I was talking with Bob Pritchett a few weeks back. For some reason, the subject of automatic language recognition came up. Apparently one of the methods used involves compiling all consecutive three-character combinations as they appear in a given text (so, “I drove.” would have the strings 'I d', ' dr', 'dro', 'rov', 'ove', 've.') and then examining the occurrences to known frequencies of three-letter combinations in known texts in the language in question. Apparently the success rate is fairly high for an automated procedure.
After thinking about it for awhile, I became curious about combinations of words and authorship or author style. For the Pastoral Epistles, many studies have been done examining word frequencies of the Pastoral Epistles and comparing them to so-called “genuine” Paulines, the Apostolic Fathers, and other things. P.N. Harrison did the definitive work in this area analyzing the Pastoral Epistles in 1922 or so (The Problem of the Pastoral Epistles, see my Bibliography). Donald Guthrie responded to Harrison's work in a monograph published in 1956. But this all involved word frequencies. To my knowledge, nobody has really thought about phrase frequencies (NOTE: see Update III below). It would've been tough to do in the past, but with available electronic texts (see both James Tauber's site and Dr. Maurice Robinson's ByzTxt.com site (nb: byztxt.com no longer exists and now links to indecent and rude material)— I prefer Tauber's data as it has casing, breathing marks, accents and lexemes), high-power processors and some programming skill it seems like these sorts of things are coming into the realm of possibility.
So, I spent today writing some javascript (run via the Windows scripting host) to process James Tauber's MorphGNT data. Keeping track of all the possible combos takes a lot of memory and processing power, so for now I'm limiting myself to the Pastoral Epistles. I compared the three-word combinations on the basis of the lexeme (or “dictionary” form) not on the inflections. Each individual listing does have the actual inflected phrase provided seperately so that one can see exactly what the match is.
The outcome? Of 3269 possible three-word combinations of adjacent words in the Pastoral Epistles, there are 55 that occur more than once. Some of them are meaningful (e.g. πιστὸς ὁ λόγος, “Faithful is the word”), others aren't. Who knows if this is significant; I'll need to get data from other books and devise a methodology to compare before I'm able to even think about conclusions.
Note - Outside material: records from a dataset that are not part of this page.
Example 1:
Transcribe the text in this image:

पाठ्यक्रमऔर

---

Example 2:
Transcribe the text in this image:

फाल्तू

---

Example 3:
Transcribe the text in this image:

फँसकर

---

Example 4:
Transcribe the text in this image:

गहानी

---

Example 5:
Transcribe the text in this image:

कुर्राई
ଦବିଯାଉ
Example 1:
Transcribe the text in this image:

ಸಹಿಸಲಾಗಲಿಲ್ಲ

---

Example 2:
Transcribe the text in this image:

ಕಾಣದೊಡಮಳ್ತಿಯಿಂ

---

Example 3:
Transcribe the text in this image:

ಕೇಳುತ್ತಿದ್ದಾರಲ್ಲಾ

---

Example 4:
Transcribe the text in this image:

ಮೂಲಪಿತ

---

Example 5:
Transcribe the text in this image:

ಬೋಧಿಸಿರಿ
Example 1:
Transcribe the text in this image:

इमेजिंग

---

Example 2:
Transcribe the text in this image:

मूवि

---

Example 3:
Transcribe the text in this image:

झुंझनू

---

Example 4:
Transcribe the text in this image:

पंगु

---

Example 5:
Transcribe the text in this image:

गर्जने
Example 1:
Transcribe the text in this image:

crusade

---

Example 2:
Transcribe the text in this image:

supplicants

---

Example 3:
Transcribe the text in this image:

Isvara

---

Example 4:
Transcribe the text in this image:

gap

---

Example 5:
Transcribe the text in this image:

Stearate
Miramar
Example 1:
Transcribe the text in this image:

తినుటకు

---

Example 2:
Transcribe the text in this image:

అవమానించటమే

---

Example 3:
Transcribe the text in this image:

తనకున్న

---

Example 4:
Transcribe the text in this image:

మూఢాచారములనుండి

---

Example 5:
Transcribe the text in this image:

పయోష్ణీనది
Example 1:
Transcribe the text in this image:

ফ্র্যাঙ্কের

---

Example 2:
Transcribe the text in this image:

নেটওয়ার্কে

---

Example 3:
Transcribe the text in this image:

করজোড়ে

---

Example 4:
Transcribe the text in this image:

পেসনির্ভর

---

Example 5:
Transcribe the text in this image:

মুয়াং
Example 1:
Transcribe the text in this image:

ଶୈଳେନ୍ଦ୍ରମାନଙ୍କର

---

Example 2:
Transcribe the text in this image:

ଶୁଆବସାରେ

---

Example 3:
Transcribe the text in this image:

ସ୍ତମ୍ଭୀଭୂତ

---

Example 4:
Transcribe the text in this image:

After generating the data (I munged it into XML, of course) I whipped out a quick stylesheet to render the concordance as HTML so I could post it as it seems like the sort of thing that might be handy for some folks. So, without further adeiu:
A Concordance of Three-Word Phrases in the Pastoral Epistles
There are some problems/caveats mentioned in introductory note; please read it over. Also, for some reason I've not yet figured out, Firefox doesn't like my CSS stylesheet but IE does. So it'll look better in IE, at least for now.
If you have any ideas or feedback on the data, on the idea of examining phrase frequencies, suggestions for methodology once the data is compiled, or anything else to do with this I'm very interested to hear from you. Please feel free to drop a comment, post about it in your blog & trackback here, or just drop me an email.
Update: I noticed another small bug; it seems I didn't clear my phrase cache at the end of each book. So the phrase μεθ' ὑμῶν Παῦλος really doesn't occur; μεθ' ὑμῶν is at the end of one book, Παῦλος is at the start of another. Whoops.
Update II: Thanks for the clarification on the trigram stuff, Bob. (Now corrected above.) I remember that now that you say it. I think it's obvious that I was thinking about adjacent words since about the time you told me about the concept.
Update III: Stephen Carlson of Hypotyposeis fame links to me with a recent blog post. Apparently he did some similar work 9-10 years ago, and has had his results posted for awhile in the form of a short article (complete with ASCII art!): Authorial Style in the New Testament. I'll have to go over his stuff and see if I can grok it, but I greatly appreciate the pointer — thanks!
Update IV: More background on previous phrase studies. I checked my copy of Harrison's book (it's been awhile since I read it) and note his appendices from pp. 166-178 list phrases held in common between the Pastorals and other groups of books ('genuine' Paulines, Petrines, 1 Clement). He discusses them from pp. 87-93, though it is in his typical dismissive style. And the method isn't nearly as systematic as his examination of words.